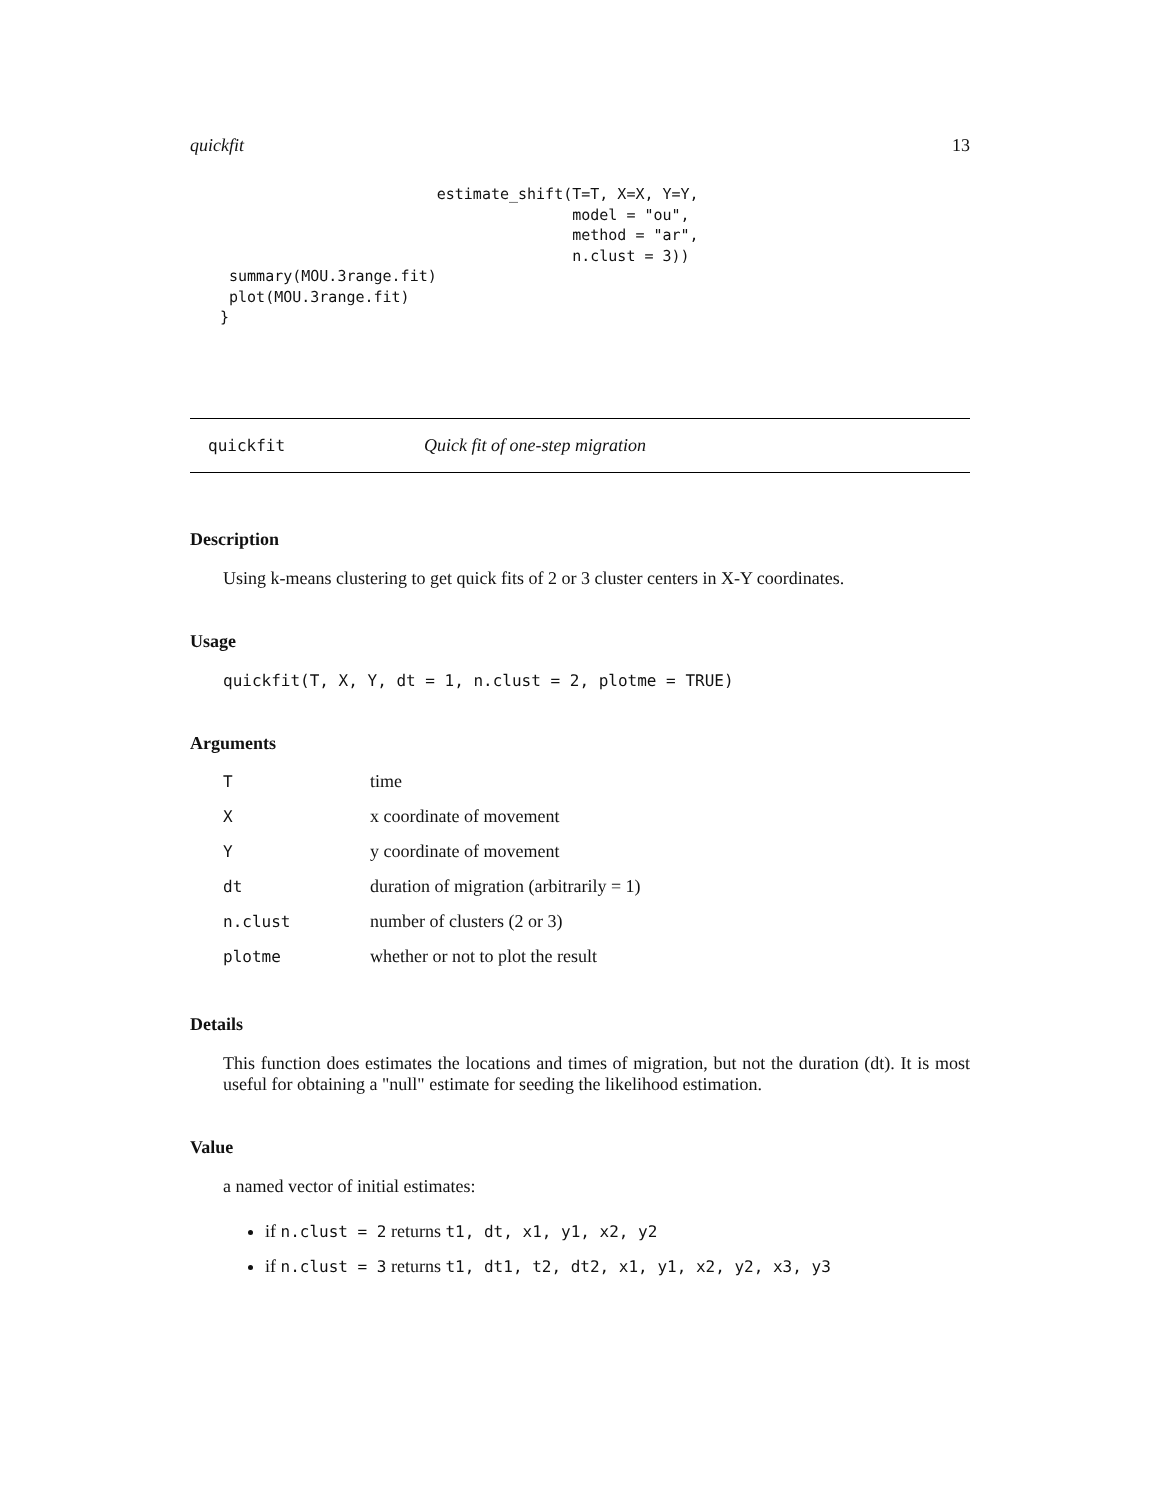quickfit 13
                        estimate_shift(T=T, X=X, Y=Y,
                                       model = "ou",
                                       method = "ar",
                                       n.clust = 3))
 summary(MOU.3range.fit)
 plot(MOU.3range.fit)
}
quickfit Quick fit of one-step migration
Description
Using k-means clustering to get quick fits of 2 or 3 cluster centers in X-Y coordinates.
Usage
quickfit(T, X, Y, dt = 1, n.clust = 2, plotme = TRUE)
Arguments
| T | time |
| X | x coordinate of movement |
| Y | y coordinate of movement |
| dt | duration of migration (arbitrarily = 1) |
| n.clust | number of clusters (2 or 3) |
| plotme | whether or not to plot the result |
Details
This function does estimates the locations and times of migration, but not the duration (dt). It is most useful for obtaining a "null" estimate for seeding the likelihood estimation.
Value
a named vector of initial estimates:
if n.clust = 2 returns t1, dt, x1, y1, x2, y2
if n.clust = 3 returns t1, dt1, t2, dt2, x1, y1, x2, y2, x3, y3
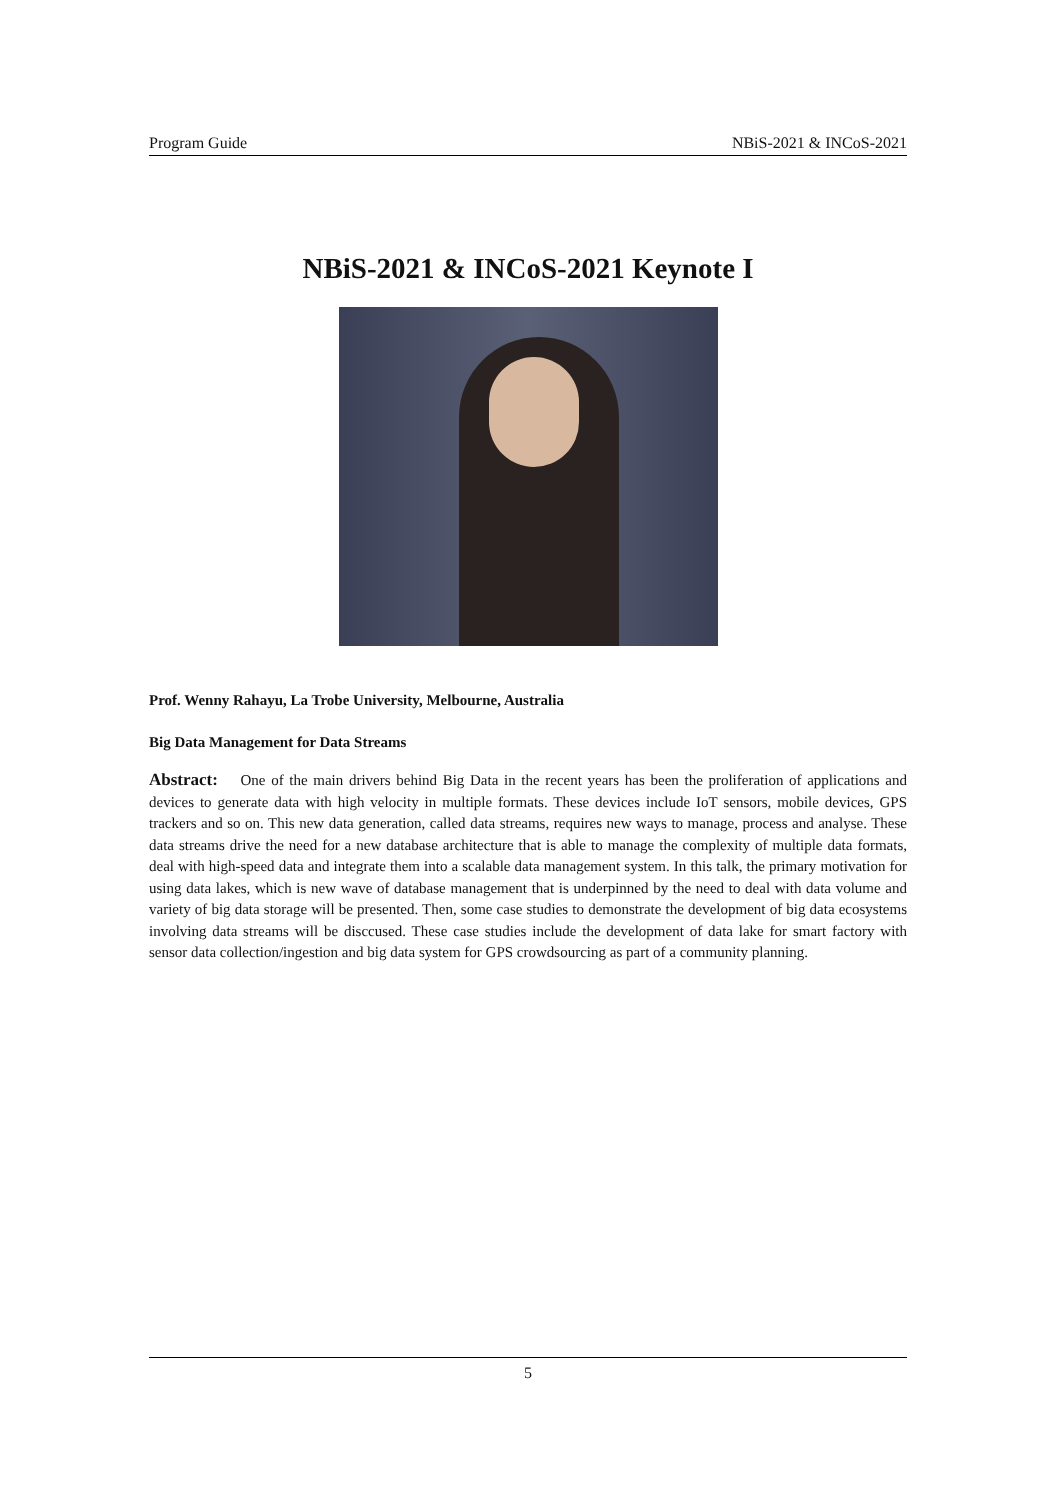Program Guide NBiS-2021 & INCoS-2021
NBiS-2021 & INCoS-2021 Keynote I
Prof. Wenny Rahayu, La Trobe University, Melbourne, Australia
Big Data Management for Data Streams
Abstract: One of the main drivers behind Big Data in the recent years has been the proliferation of applications and devices to generate data with high velocity in multiple formats. These devices include IoT sensors, mobile devices, GPS trackers and so on. This new data generation, called data streams, requires new ways to manage, process and analyse. These data streams drive the need for a new database architecture that is able to manage the complexity of multiple data formats, deal with high-speed data and integrate them into a scalable data management system. In this talk, the primary motivation for using data lakes, which is new wave of database management that is underpinned by the need to deal with data volume and variety of big data storage will be presented. Then, some case studies to demonstrate the development of big data ecosystems involving data streams will be disccused. These case studies include the development of data lake for smart factory with sensor data collection/ingestion and big data system for GPS crowdsourcing as part of a community planning.
5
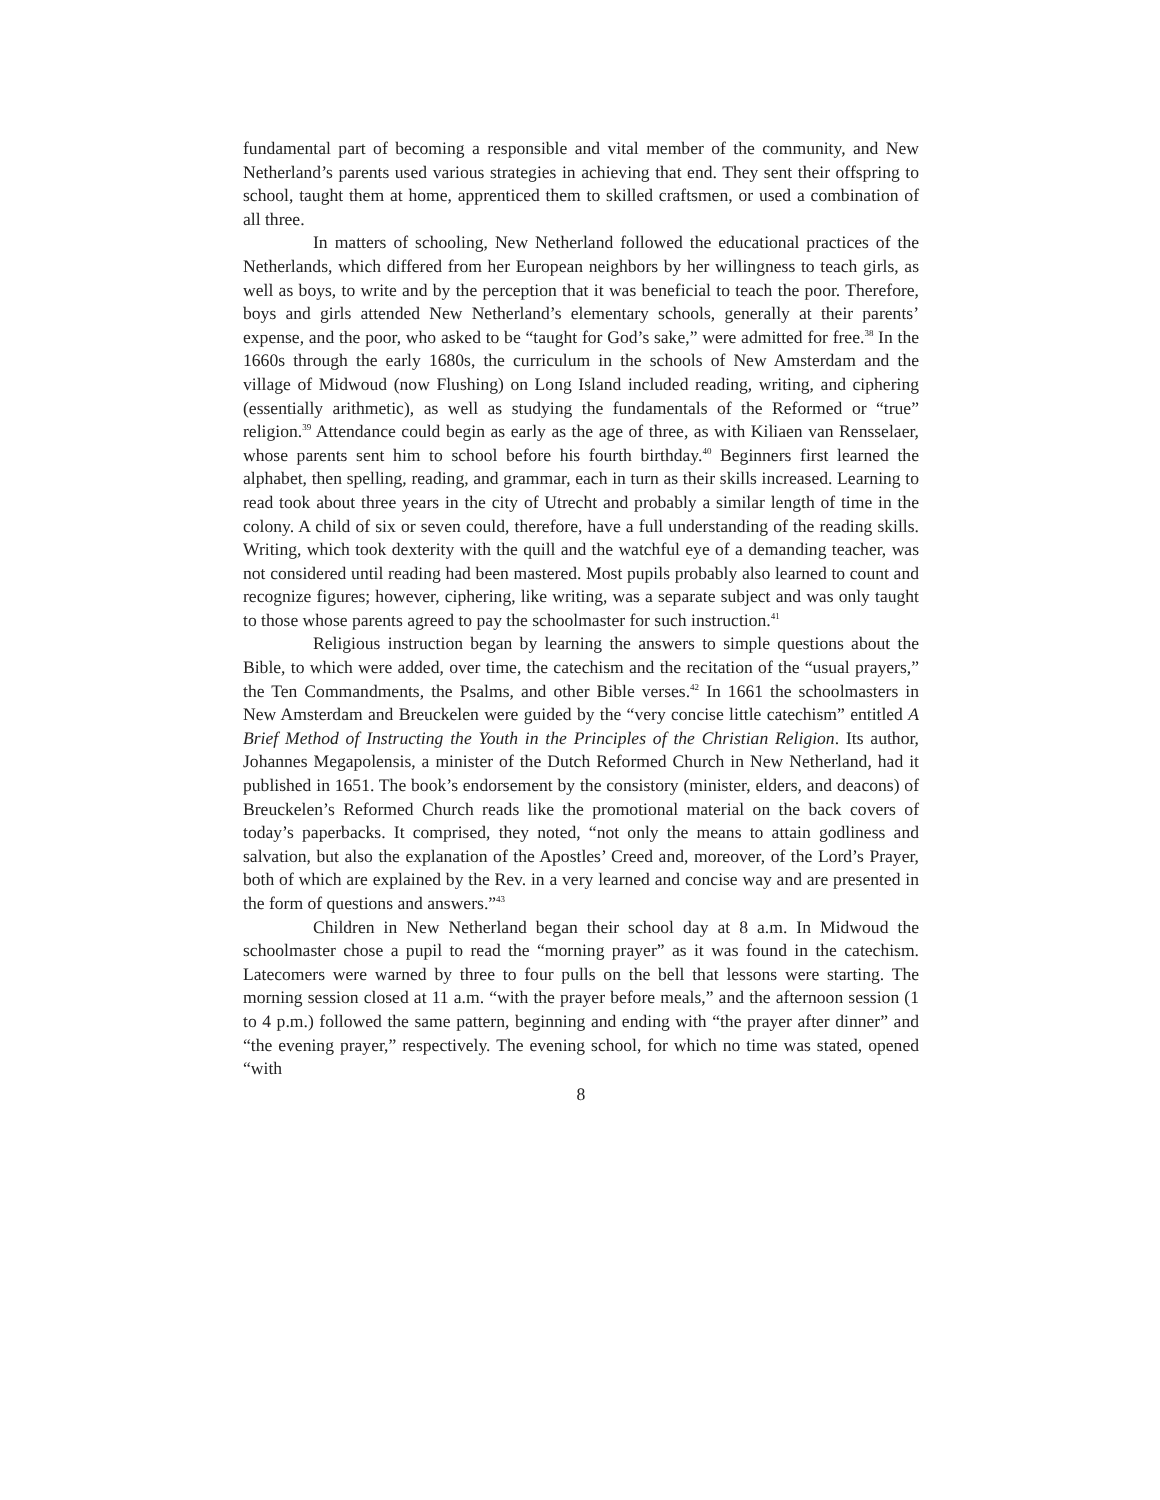fundamental part of becoming a responsible and vital member of the community, and New Netherland’s parents used various strategies in achieving that end. They sent their offspring to school, taught them at home, apprenticed them to skilled craftsmen, or used a combination of all three.
In matters of schooling, New Netherland followed the educational practices of the Netherlands, which differed from her European neighbors by her willingness to teach girls, as well as boys, to write and by the perception that it was beneficial to teach the poor. Therefore, boys and girls attended New Netherland’s elementary schools, generally at their parents’ expense, and the poor, who asked to be “taught for God’s sake,” were admitted for free.<sup>38</sup> In the 1660s through the early 1680s, the curriculum in the schools of New Amsterdam and the village of Midwoud (now Flushing) on Long Island included reading, writing, and ciphering (essentially arithmetic), as well as studying the fundamentals of the Reformed or “true” religion.<sup>39</sup> Attendance could begin as early as the age of three, as with Kiliaen van Rensselaer, whose parents sent him to school before his fourth birthday.<sup>40</sup> Beginners first learned the alphabet, then spelling, reading, and grammar, each in turn as their skills increased. Learning to read took about three years in the city of Utrecht and probably a similar length of time in the colony. A child of six or seven could, therefore, have a full understanding of the reading skills. Writing, which took dexterity with the quill and the watchful eye of a demanding teacher, was not considered until reading had been mastered. Most pupils probably also learned to count and recognize figures; however, ciphering, like writing, was a separate subject and was only taught to those whose parents agreed to pay the schoolmaster for such instruction.<sup>41</sup>
Religious instruction began by learning the answers to simple questions about the Bible, to which were added, over time, the catechism and the recitation of the “usual prayers,” the Ten Commandments, the Psalms, and other Bible verses.<sup>42</sup> In 1661 the schoolmasters in New Amsterdam and Breuckelen were guided by the “very concise little catechism” entitled A Brief Method of Instructing the Youth in the Principles of the Christian Religion. Its author, Johannes Megapolensis, a minister of the Dutch Reformed Church in New Netherland, had it published in 1651. The book’s endorsement by the consistory (minister, elders, and deacons) of Breuckelen’s Reformed Church reads like the promotional material on the back covers of today’s paperbacks. It comprised, they noted, “not only the means to attain godliness and salvation, but also the explanation of the Apostles’ Creed and, moreover, of the Lord’s Prayer, both of which are explained by the Rev. in a very learned and concise way and are presented in the form of questions and answers.”<sup>43</sup>
Children in New Netherland began their school day at 8 a.m. In Midwoud the schoolmaster chose a pupil to read the “morning prayer” as it was found in the catechism. Latecomers were warned by three to four pulls on the bell that lessons were starting. The morning session closed at 11 a.m. “with the prayer before meals,” and the afternoon session (1 to 4 p.m.) followed the same pattern, beginning and ending with “the prayer after dinner” and “the evening prayer,” respectively. The evening school, for which no time was stated, opened “with
8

What you will do.
Everything in the entries above must be output again exactly, except the pictures.

Exercise answer.
quickfit 13
                        estimate_shift(T=T, X=X, Y=Y,
                                       model = "ou",
                                       method = "ar",
                                       n.clust = 3))
 summary(MOU.3range.fit)
 plot(MOU.3range.fit)
}
quickfit Quick fit of one-step migration
Description
Using k-means clustering to get quick fits of 2 or 3 cluster centers in X-Y coordinates.
Usage
quickfit(T, X, Y, dt = 1, n.clust = 2, plotme = TRUE)
Arguments
| T | time |
| X | x coordinate of movement |
| Y | y coordinate of movement |
| dt | duration of migration (arbitrarily = 1) |
| n.clust | number of clusters (2 or 3) |
| plotme | whether or not to plot the result |
Details
This function does estimates the locations and times of migration, but not the duration (dt). It is most useful for obtaining a "null" estimate for seeding the likelihood estimation.
Value
a named vector of initial estimates:
if n.clust = 2 returns t1, dt, x1, y1, x2, y2
if n.clust = 3 returns t1, dt1, t2, dt2, x1, y1, x2, y2, x3, y3
Program Guide NBiS-2021 & INCoS-2021
NBiS-2021 & INCoS-2021 Keynote I
Prof. Wenny Rahayu, La Trobe University, Melbourne, Australia
Big Data Management for Data Streams
Abstract: One of the main drivers behind Big Data in the recent years has been the proliferation of applications and devices to generate data with high velocity in multiple formats. These devices include IoT sensors, mobile devices, GPS trackers and so on. This new data generation, called data streams, requires new ways to manage, process and analyse. These data streams drive the need for a new database architecture that is able to manage the complexity of multiple data formats, deal with high-speed data and integrate them into a scalable data management system. In this talk, the primary motivation for using data lakes, which is new wave of database management that is underpinned by the need to deal with data volume and variety of big data storage will be presented. Then, some case studies to demonstrate the development of big data ecosystems involving data streams will be disccused. These case studies include the development of data lake for smart factory with sensor data collection/ingestion and big data system for GPS crowdsourcing as part of a community planning.
5
fundamental part of becoming a responsible and vital member of the community, and New Netherland’s parents used various strategies in achieving that end. They sent their offspring to school, taught them at home, apprenticed them to skilled craftsmen, or used a combination of all three.
In matters of schooling, New Netherland followed the educational practices of the Netherlands, which differed from her European neighbors by her willingness to teach girls, as well as boys, to write and by the perception that it was beneficial to teach the poor. Therefore, boys and girls attended New Netherland’s elementary schools, generally at their parents’ expense, and the poor, who asked to be “taught for God’s sake,” were admitted for free.<sup>38</sup> In the 1660s through the early 1680s, the curriculum in the schools of New Amsterdam and the village of Midwoud (now Flushing) on Long Island included reading, writing, and ciphering (essentially arithmetic), as well as studying the fundamentals of the Reformed or “true” religion.<sup>39</sup> Attendance could begin as early as the age of three, as with Kiliaen van Rensselaer, whose parents sent him to school before his fourth birthday.<sup>40</sup> Beginners first learned the alphabet, then spelling, reading, and grammar, each in turn as their skills increased. Learning to read took about three years in the city of Utrecht and probably a similar length of time in the colony. A child of six or seven could, therefore, have a full understanding of the reading skills. Writing, which took dexterity with the quill and the watchful eye of a demanding teacher, was not considered until reading had been mastered. Most pupils probably also learned to count and recognize figures; however, ciphering, like writing, was a separate subject and was only taught to those whose parents agreed to pay the schoolmaster for such instruction.<sup>41</sup>
Religious instruction began by learning the answers to simple questions about the Bible, to which were added, over time, the catechism and the recitation of the “usual prayers,” the Ten Commandments, the Psalms, and other Bible verses.<sup>42</sup> In 1661 the schoolmasters in New Amsterdam and Breuckelen were guided by the “very concise little catechism” entitled A Brief Method of Instructing the Youth in the Principles of the Christian Religion. Its author, Johannes Megapolensis, a minister of the Dutch Reformed Church in New Netherland, had it published in 1651. The book’s endorsement by the consistory (minister, elders, and deacons) of Breuckelen’s Reformed Church reads like the promotional material on the back covers of today’s paperbacks. It comprised, they noted, “not only the means to attain godliness and salvation, but also the explanation of the Apostles’ Creed and, moreover, of the Lord’s Prayer, both of which are explained by the Rev. in a very learned and concise way and are presented in the form of questions and answers.”<sup>43</sup>
Children in New Netherland began their school day at 8 a.m. In Midwoud the schoolmaster chose a pupil to read the “morning prayer” as it was found in the catechism. Latecomers were warned by three to four pulls on the bell that lessons were starting. The morning session closed at 11 a.m. “with the prayer before meals,” and the afternoon session (1 to 4 p.m.) followed the same pattern, beginning and ending with “the prayer after dinner” and “the evening prayer,” respectively. The evening school, for which no time was stated, opened “with
8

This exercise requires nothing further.